號稱小香港的地區溫州。從部隊駐地到目的地,沒有直達列車,需要幾次倒車,還要坐長途汽車。

幾經倒車,孫毅飛坐上了開往德州的列車。慢車上擠滿了人,夏日炎熱的氣候,簡陋的車廂內,人體特有的帶著動物腥味的汗臭,夾雜著陣陣爛洋蔥般味道的腋臭,瀰漫在空氣裡,旅客攜帶的物品,散發著各種各樣氣味,在車廂不停翻滾的熱浪中,共同揮發出令人窒息的氣味。不斷移動的人群中,時不時聽到人們用不同方言爭吵,使人在一站一停的列車上,更增添煩躁。

列車快到德州了,已經站了一天的孫毅飛,不停把貼在身上汗溼的衣服拽開,以此緩解身心越積越多的燥熱。不知何時開始,身上越來越強烈的奇癢,使他難以忍受。經驗告訴他,六親不認的嗜血小動物,在人們相互擁擠接觸中,鑽過薄薄衣衫,爬到自己身上。無奈中的無奈,既無辦法,又無處埋怨,只能無言忍受,孫毅飛除了不停搔癢,便是儘量躲避與人身體接觸,避免遭到更多可怕嗜血小動物的侵擾。
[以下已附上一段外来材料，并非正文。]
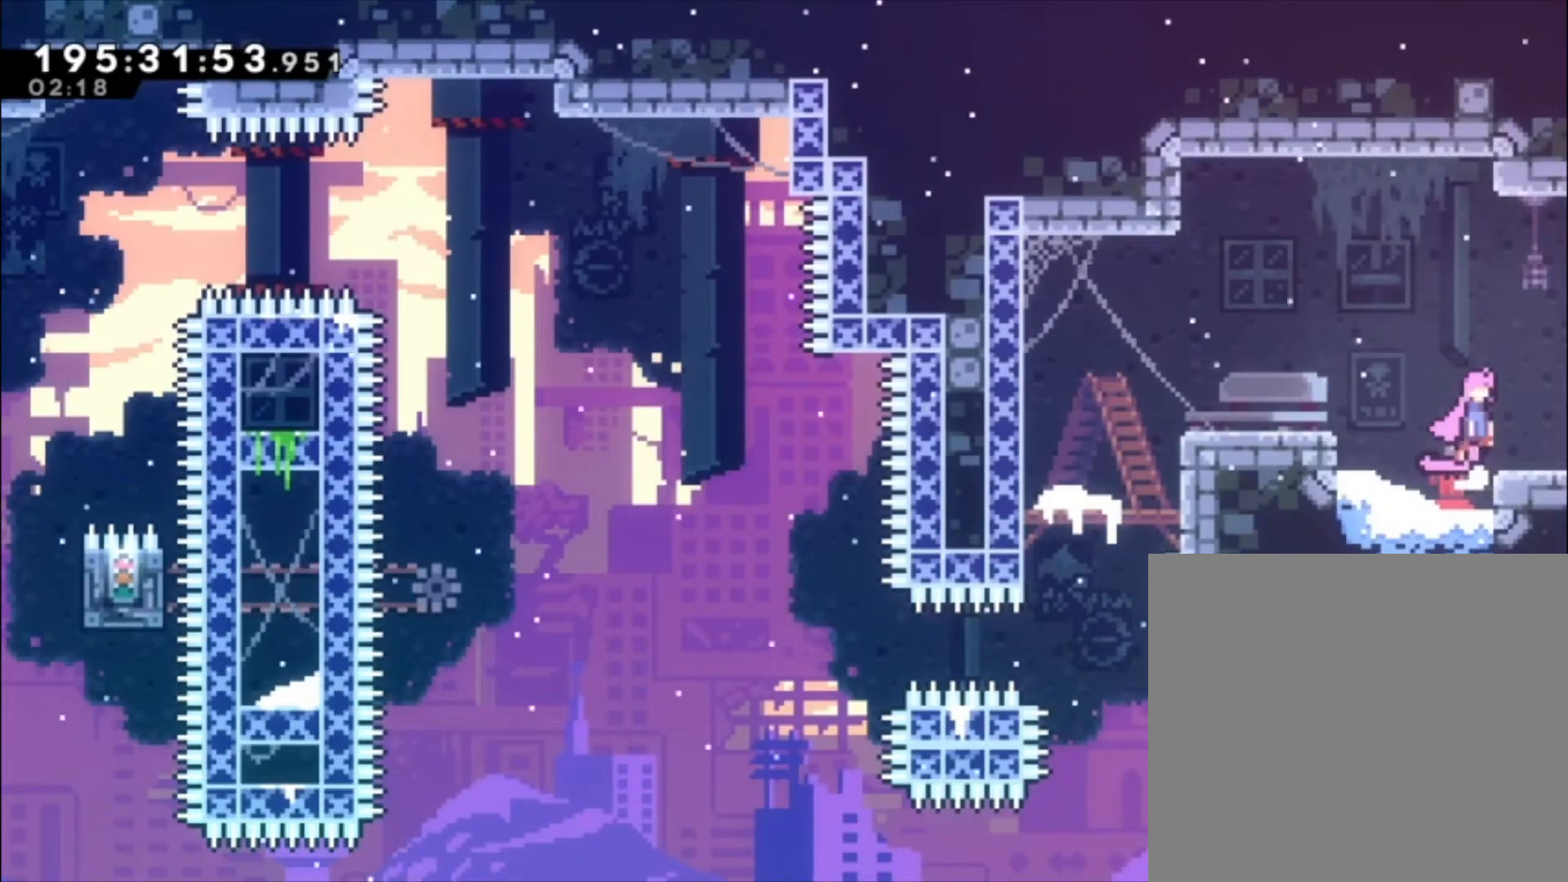
{"buttons": [], "left_stick": "center", "events": [[400, "L1", "up"]]}
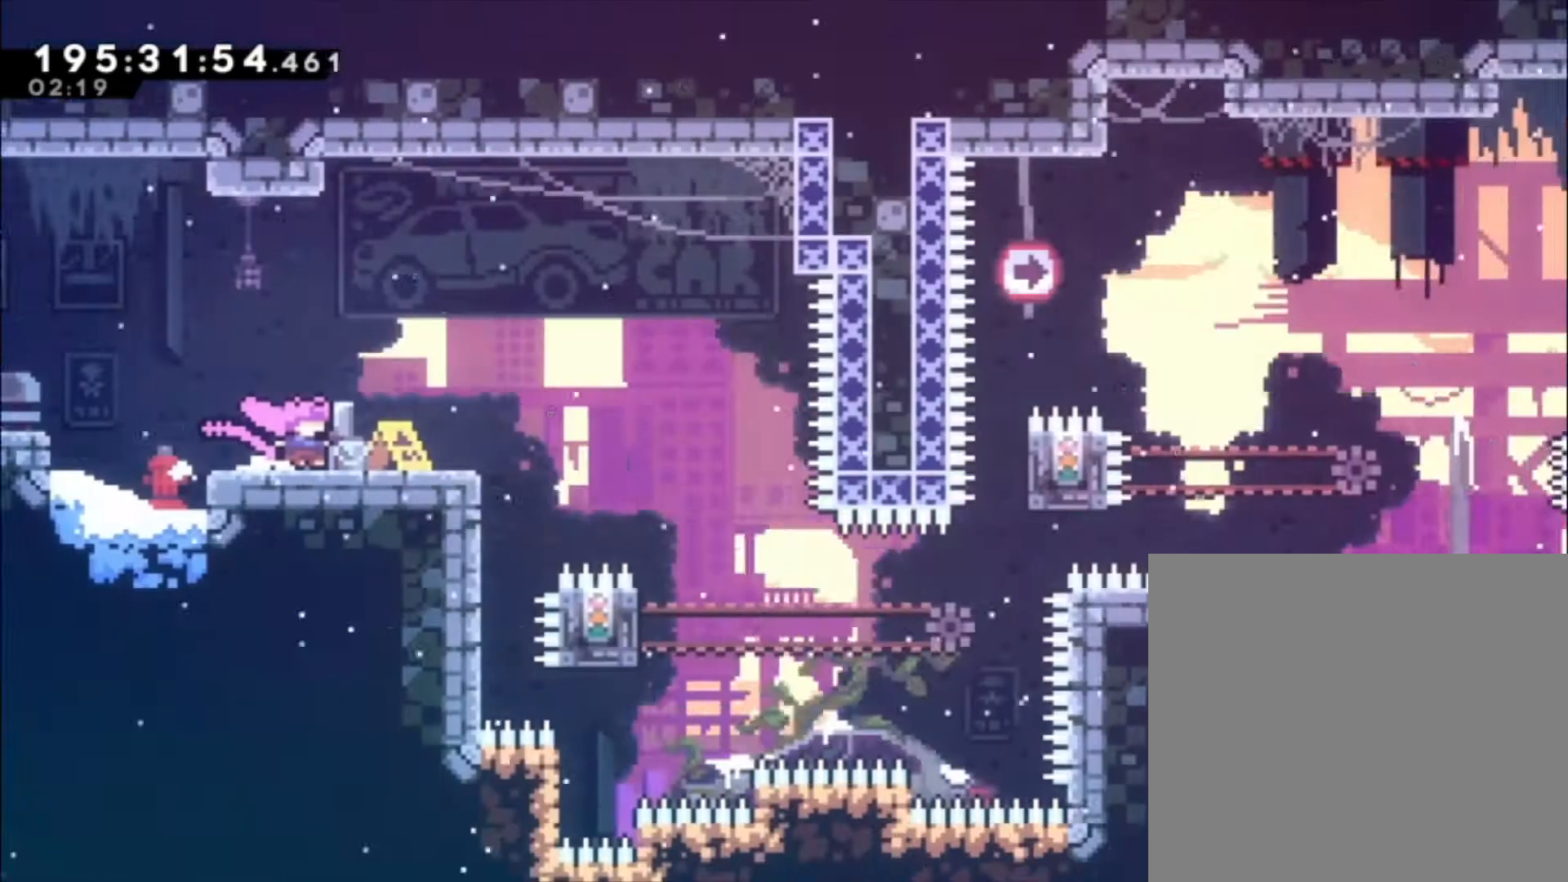
{"buttons": [], "left_stick": "center", "events": []}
入夜後,列車終於到達德州,孫毅飛急急忙忙排隊,買了去下一個目的地的車票。離開車還有幾個小時,孫毅飛剛拿到車票,迫不及待找到一個僻靜的地方,脫下衣服,赤裸身體蹲在地上,藉著不遠處微弱的路燈燈光,用指甲順著衣服縫,一點點認真挨著擠,生怕漏掉每一個縫隙,擠完後剛剛穿上,他似乎還不放心,又迅速脫下衣服反覆使勁抖動,直到上車的時間快到了,自己也覺得放心了,才重新踏實地穿上衣服,整理好軍容風紀。

又將是一夜一天的行程,嚴格的差旅費報銷制度,加上帶的錢有限和行程剛開始,儘管孫毅飛很疲倦,很想自掏腰包坐臥鋪奢侈一回,但他還是剋制住自己的慾望,在車廂裡苦苦等待空出座位,直到列車過了南京,才有了一個可以休息雙腿的座位。好在這是快車,車上遠沒有慢車擁擠,小動物也沒有再侵擾他。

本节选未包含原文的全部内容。